- _THE TASK_:
Only a number is wanted here: the number of lines of the data that include "food".

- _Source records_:
+---+
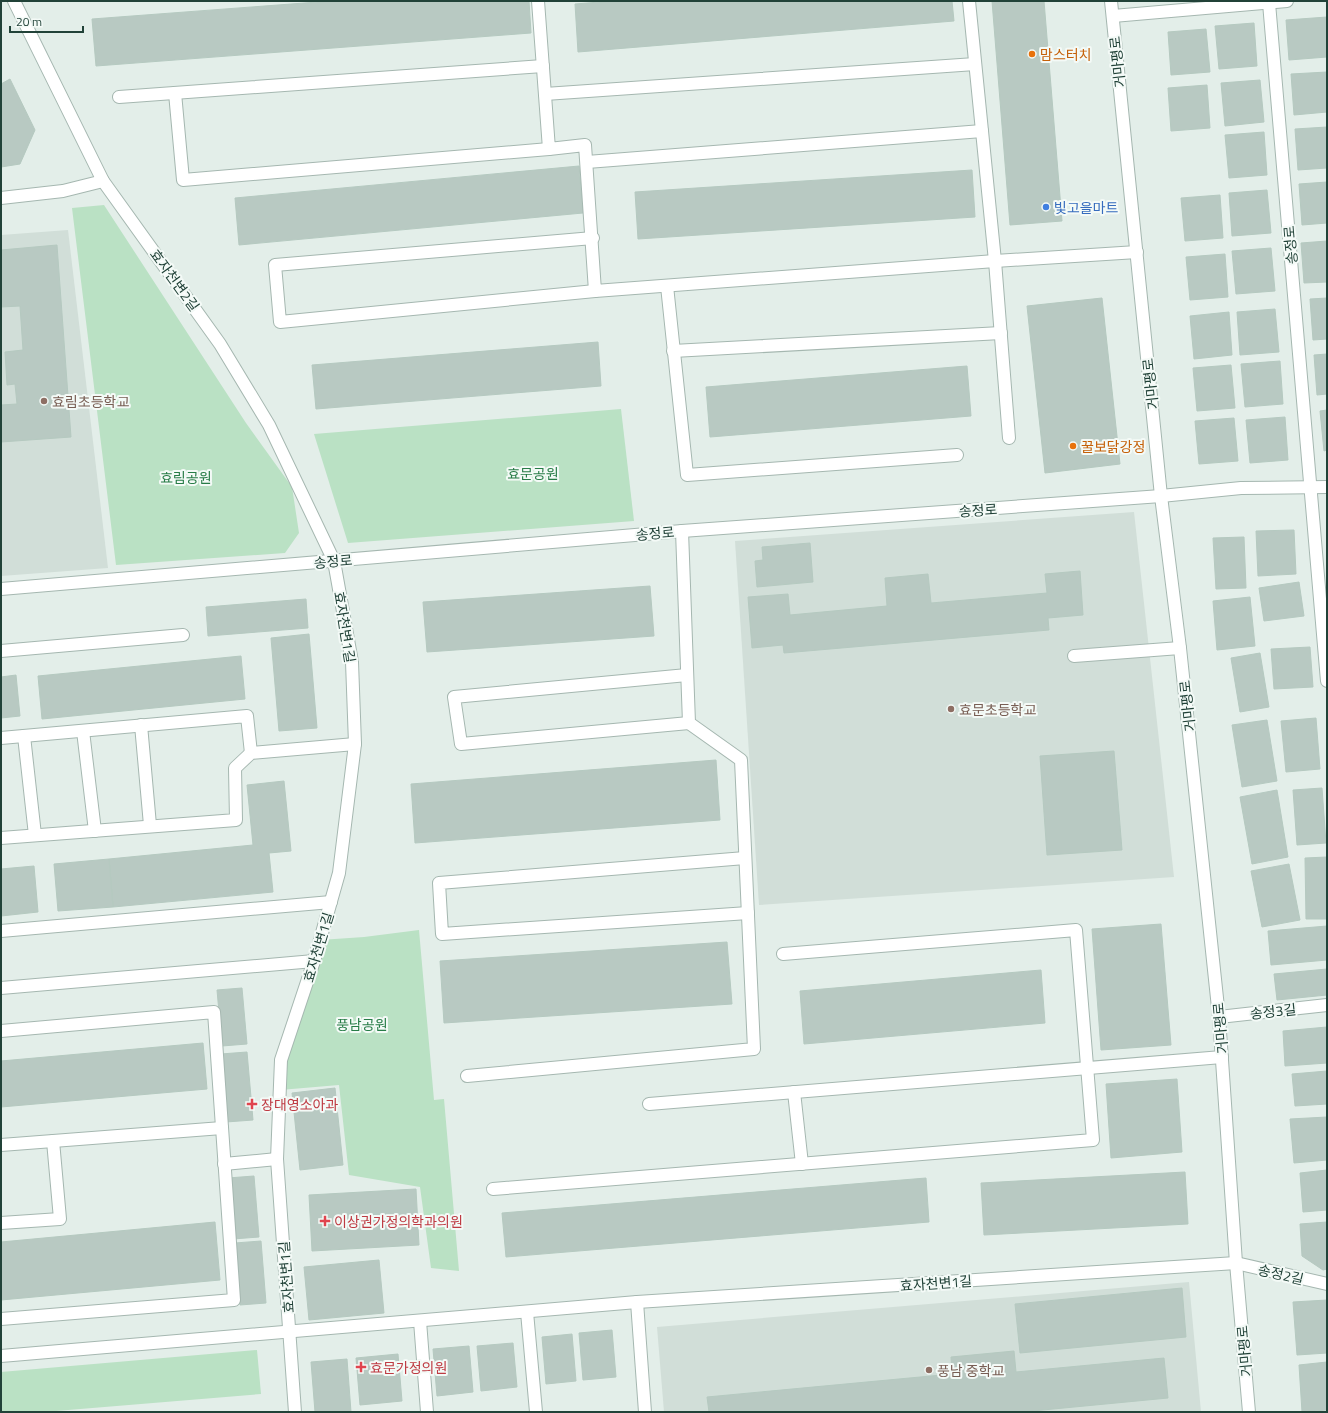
<svg xmlns="http://www.w3.org/2000/svg" width="1328" height="1413" viewBox="0 0 1328 1413" font-family="'Titillium Web','Noto Sans KR',sans-serif">
<style>
.built{fill:#d1ded8}
.green{fill:#bae1c4}
.building{fill:#b8c9c2;stroke:#b5c9c0}
.lines{fill:none;stroke-linecap:round;stroke-linejoin:round}
.minor-casing{stroke:#a5b7b0;stroke-width:14}
.minor{stroke:#fff;stroke-width:12}
.food-dot{fill:#e8710a;stroke:#f4faf7;stroke-width:1.5}
.shop-dot{fill:#3f7fe0;stroke:#f4faf7;stroke-width:1.5}
.education-dot{fill:#8d6e63;stroke:#f4faf7;stroke-width:1.5}
.health-dot{fill:#e0444e;stroke:#f4faf7;stroke-width:1.5}
.labels{text-anchor:middle;dominant-baseline:central;stroke-width:4;stroke-linejoin:round;paint-order:stroke}
.food-label{font-size:14px;fill:#c56008;stroke:#f4faf7;text-anchor:start}
.street-label{font-size:14px;fill:#214238;stroke:#f4faf7}
.shop-label{font-size:14px;fill:#366cbe;stroke:#f4faf7;text-anchor:start}
.education-label{font-size:14px;fill:#785e54;stroke:#f4faf7;text-anchor:start}
.park-label{font-size:14px;fill:#277c47;stroke:#f4faf7}
.health-label{font-size:14px;fill:#be3a42;stroke:#f4faf7;text-anchor:start}
</style>
<rect width="100%" height="100%" fill="#e3eee9"/>
<g class="built">
<path d="M68,230L108,568L1,576V235Z"/>
<path d="M1134,512L1174,877L759,905L735,541Z"/>
<path d="M1189,1282L1201,1412H664L657,1327Z"/>
</g>
<g class="green">
<path d="M104,205L246,423L292,487L299,533L285,553L116,565L72,208Z"/>
<path d="M621,409L634,521L348,543L314,434Z"/>
<path d="M419,930L434,1100L444,1099L459,1271L431,1268L420,1187L349,1175L339,1085L280,1090L281,1060L320,940L364,937Z"/>
<path d="M257,1350L261,1394L44,1412H1V1372Z"/>
</g>
<g class="building">
<path d="M331,1H529L531,33L96,66L92,19Z"/>
<path d="M612,1H952L954,21L578,52L575,4Z"/>
<path d="M992,1H1044L1062,221L1010,225Z"/>
<path d="M1327,17V57L1289,60L1286,20Z"/>
<path d="M1254,23L1257,66L1219,69L1215,26Z"/>
<path d="M1206,29L1210,72L1171,75L1168,32Z"/>
<path d="M1327,72V112L1294,115L1291,74Z"/>
<path d="M10,79L35,130L20,164L1,167V84Z"/>
<path d="M1260,80L1264,122L1225,126L1221,83Z"/>
<path d="M1207,85L1210,128L1171,131L1168,88Z"/>
<path d="M1327,127V168L1298,170L1295,129Z"/>
<path d="M1264,132L1267,175L1229,178L1225,135Z"/>
<path d="M579,166L583,213L239,245L235,198Z"/>
<path d="M972,170L975,217L638,239L635,192Z"/>
<path d="M1327,182V223L1302,225L1299,184Z"/>
<path d="M1267,190L1271,233L1232,236L1229,193Z"/>
<path d="M1220,195L1223,238L1185,241L1181,198Z"/>
<path d="M1327,241V282L1304,283L1301,243Z"/>
<path d="M57,245L71,437L1,442V405L17,404L15,384L7,385L5,352L23,350L20,306L1,307V250Z"/>
<path d="M1271,248L1275,291L1236,294L1232,251Z"/>
<path d="M1225,254L1228,297L1190,300L1186,257Z"/>
<path d="M1102,298L1120,464L1045,473L1027,306Z"/>
<path d="M1327,298V339L1313,340L1310,299Z"/>
<path d="M1275,309L1279,352L1240,355L1237,312Z"/>
<path d="M1229,312L1232,355L1194,359L1190,316Z"/>
<path d="M598,342L601,386L316,409L312,365Z"/>
<path d="M1327,354V394L1317,395L1314,355Z"/>
<path d="M1280,361L1283,404L1245,407L1241,364Z"/>
<path d="M1231,365L1235,408L1197,411L1193,368Z"/>
<path d="M967,366L971,416L710,437L706,387Z"/>
<path d="M1327,410V450L1324,451L1320,411Z"/>
<path d="M1285,417L1288,460L1250,463L1246,420Z"/>
<path d="M1234,418L1238,461L1199,464L1195,421Z"/>
<path d="M1294,530L1296,574L1258,576L1256,531Z"/>
<path d="M1244,537L1246,588L1216,589L1213,538Z"/>
<path d="M810,543L813,582L757,587L755,561L763,560L762,547Z"/>
<path d="M1080,571L1083,615L1048,618L1049,630L784,653L783,645L752,648L748,597L788,594L790,615L887,606L885,578L928,574L931,603L1047,593L1045,574Z"/>
<path d="M1299,582L1304,616L1264,621L1259,588Z"/>
<path d="M650,586L654,636L427,652L423,602Z"/>
<path d="M1250,597L1255,646L1217,650L1213,601Z"/>
<path d="M306,599L308,628L208,636L206,607Z"/>
<path d="M309,634L317,728L279,731L271,638Z"/>
<path d="M1310,647L1313,687L1274,689L1271,649Z"/>
<path d="M1260,653L1269,707L1240,712L1231,658Z"/>
<path d="M241,656L245,699L42,719L38,676Z"/>
<path d="M16,675L20,716L1,718V677Z"/>
<path d="M1316,718L1320,769L1286,772L1281,721Z"/>
<path d="M1267,720L1277,781L1242,787L1232,725Z"/>
<path d="M1114,751L1122,850L1047,855L1040,756Z"/>
<path d="M716,760L720,820L415,843L411,784Z"/>
<path d="M284,781L291,851L269,853L273,892L113,907L109,859L253,845L247,785Z"/>
<path d="M1322,788L1326,843L1297,845L1293,790Z"/>
<path d="M1277,790L1288,857L1252,864L1240,797Z"/>
<path d="M1327,857V919H1306L1305,858Z"/>
<path d="M109,859L113,907L58,911L54,864Z"/>
<path d="M1289,864L1300,920L1262,927L1251,871Z"/>
<path d="M34,866L38,912L1,916V869Z"/>
<path d="M1161,924L1171,1045L1101,1050L1092,929Z"/>
<path d="M1327,926V960L1271,965L1268,931Z"/>
<path d="M727,942L732,1004L444,1023L440,961Z"/>
<path d="M1327,969V995L1277,1000L1274,974Z"/>
<path d="M1041,970L1045,1023L804,1044L800,991Z"/>
<path d="M242,988L247,1044L222,1046L217,990Z"/>
<path d="M1327,1027V1063L1285,1066L1283,1031Z"/>
<path d="M203,1043L207,1089L1,1107V1061Z"/>
<path d="M247,1052L253,1120L226,1122L221,1054Z"/>
<path d="M1327,1071V1104L1295,1106L1292,1074Z"/>
<path d="M1177,1079L1182,1152L1111,1158L1106,1084Z"/>
<path d="M335,1088L343,1165L300,1170L292,1093Z"/>
<path d="M1327,1117V1160L1294,1163L1290,1119Z"/>
<path d="M1327,1170V1210L1303,1212L1300,1173Z"/>
<path d="M1185,1172L1188,1224L984,1235L981,1183Z"/>
<path d="M254,1176L259,1237L233,1239L228,1178Z"/>
<path d="M926,1178L929,1222L506,1257L502,1213Z"/>
<path d="M416,1189L419,1245L312,1251L309,1195Z"/>
<path d="M215,1222L220,1280L1,1300V1242Z"/>
<path d="M1327,1222V1269L1323,1270L1302,1256L1300,1224Z"/>
<path d="M261,1241L266,1303L240,1305L235,1243Z"/>
<path d="M379,1260L384,1313L309,1320L304,1267Z"/>
<path d="M1182,1288L1186,1337L1020,1353L1015,1304Z"/>
<path d="M1327,1300V1353L1297,1355L1293,1302Z"/>
<path d="M612,1330L616,1377L583,1380L579,1333Z"/>
<path d="M572,1334L576,1381L546,1384L542,1337Z"/>
<path d="M513,1343L517,1387L481,1391L477,1346Z"/>
<path d="M469,1346L473,1392L437,1396L433,1349Z"/>
<path d="M1014,1351L1016,1372L1164,1358L1168,1398L1022,1412H709L707,1397L952,1374L951,1357Z"/>
<path d="M398,1354L402,1401L360,1405L356,1358Z"/>
<path d="M347,1359L351,1412H315L311,1362Z"/>
<path d="M1327,1362V1410L1302,1412L1299,1365Z"/>
</g>
<g class="lines">
<g class="minor-casing">
<g id="minor">
<path d="M14,1L103,181L220,344L269,425L334,561L352,662L355,744L339,873L314,961L281,1060L277,1159L295,1412"/>
<path d="M538,1L549,149L585,145L595,291L995,261L1137,252"/>
<path d="M969,1L995,261L1009,438"/>
<path d="M1111,1L1161,496L1180,648L1219,1017L1236,1263L1249,1412"/>
<path d="M1269,3L1327,681"/>
<path d="M1113,16L1287,1"/>
<path d="M175,93L183,180L549,149"/>
<path d="M545,94L975,64"/>
<path d="M119,97L543,66"/>
<path d="M587,162L982,131"/>
<path d="M1,198L63,191L103,181"/>
<path d="M593,238L275,265L280,322L595,291"/>
<path d="M667,286L687,475L957,455"/>
<path d="M673,351L1001,333"/>
<path d="M1,589L682,531L1161,496L1241,488L1327,487"/>
<path d="M1,651L183,635"/>
<path d="M1074,656L1180,648"/>
<path d="M687,675L454,697L461,744L689,723"/>
<path d="M141,725L150,825"/>
<path d="M83,731L95,831"/>
<path d="M24,736L35,835"/>
<path d="M1,738L247,716L251,753"/>
<path d="M1,838L236,820L235,768L251,753L355,744"/>
<path d="M745,858L439,883L442,934L748,913"/>
<path d="M1,931L331,902"/>
<path d="M1,988L314,961"/>
<path d="M1219,1017L1327,1005"/>
<path d="M1,1031L214,1012L234,1300L1,1319"/>
<path d="M467,1076L754,1049L741,760L689,723L682,531"/>
<path d="M794,1092L802,1164"/>
<path d="M649,1104L1222,1057"/>
<path d="M1,1145L222,1128"/>
<path d="M224,1164L277,1159"/>
<path d="M493,1189L1093,1140L1076,930L783,954"/>
<path d="M1,1223L60,1219L53,1141"/>
<path d="M637,1302L645,1412"/>
<path d="M527,1312L536,1412"/>
<path d="M420,1321L427,1412"/>
<path d="M1,1356L637,1302L1236,1263L1327,1284"/>
</g>
</g>
<use href="#minor" class="minor"/>
</g>
<g class="food-dot">
<circle cx="1032" cy="54" r="4"/>
<circle cx="1073" cy="446" r="4"/>
</g>
<circle class="shop-dot" cx="1046" cy="207" r="4"/>
<g class="education-dot">
<circle cx="44" cy="401" r="4"/>
<circle cx="951" cy="709" r="4"/>
<circle cx="929" cy="1370" r="4"/>
</g>
<g class="health-dot">
<path d="M250 1098h4v4h4v4h-4v4h-4v-4h-4v-4h4z"/>
<path d="M323 1215h4v4h4v4h-4v4h-4v-4h-4v-4h4z"/>
<path d="M359 1361h4v4h4v4h-4v4h-4v-4h-4v-4h4z"/>
</g>
<g class="labels">
<g class="food-label">
<text x="1040" y="54">맘스터치</text>
<text x="1081" y="446">꿀보닭강정</text>
</g>
<g class="street-label">
<text transform="translate(1117 62) rotate(-96)">거마평로</text>
<text transform="translate(1290 245) rotate(-95)">송정로</text>
<text transform="translate(175 280) rotate(54)">효자천변2길</text>
<text transform="translate(1150 384) rotate(-96)">거마평로</text>
<text transform="translate(978 510) rotate(-4)">송정로</text>
<text transform="translate(655 533) rotate(-5)">송정로</text>
<text transform="translate(333 561) rotate(-5)">송정로</text>
<text transform="translate(345 627) rotate(81)">효자천변1길</text>
<text transform="translate(1187 706) rotate(-96)">거마평로</text>
<text transform="translate(318 947) rotate(-73)">효자천변1길</text>
<text transform="translate(1273 1011) rotate(-6)">송정3길</text>
<text transform="translate(1220 1028) rotate(-95)">거마평로</text>
<text transform="translate(1281 1274) rotate(13)">송정2길</text>
<text transform="translate(286 1277) rotate(-94)">효자천변1길</text>
<text transform="translate(936 1283) rotate(-4)">효자천변1길</text>
<text transform="translate(1244 1351) rotate(-95)">거마평로</text>
</g>
<g class="shop-label">
<text x="1054" y="207">빛고을마트</text>
</g>
<g class="education-label">
<text x="52" y="401">효림초등학교</text>
<text x="959" y="709">효문초등학교</text>
<text x="937" y="1370">풍남 중학교</text>
</g>
<g class="park-label">
<text x="533" y="473">효문공원</text>
<text x="186" y="477">효림공원</text>
<text x="362" y="1024">풍남공원</text>
</g>
<g class="health-label">
<text x="261" y="1104">장대영소아과</text>
<text x="334" y="1221">이상권가정의학과의원</text>
<text x="370" y="1367">효문가정의원</text>
</g>
</g>
<rect width="1328" height="1413" fill="none" stroke="#214238" stroke-width="4"/>
<path d="M10 26v6h73v-6" fill="none" stroke="#214238" stroke-width="2"/>
<text x="16" y="26" font-size="12" fill="#214238" stroke="#f4faf7" stroke-width="3" paint-order="stroke">20 m</text>
</svg>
+---+
- _SOLUTION TO THIS PROBLEM_:
4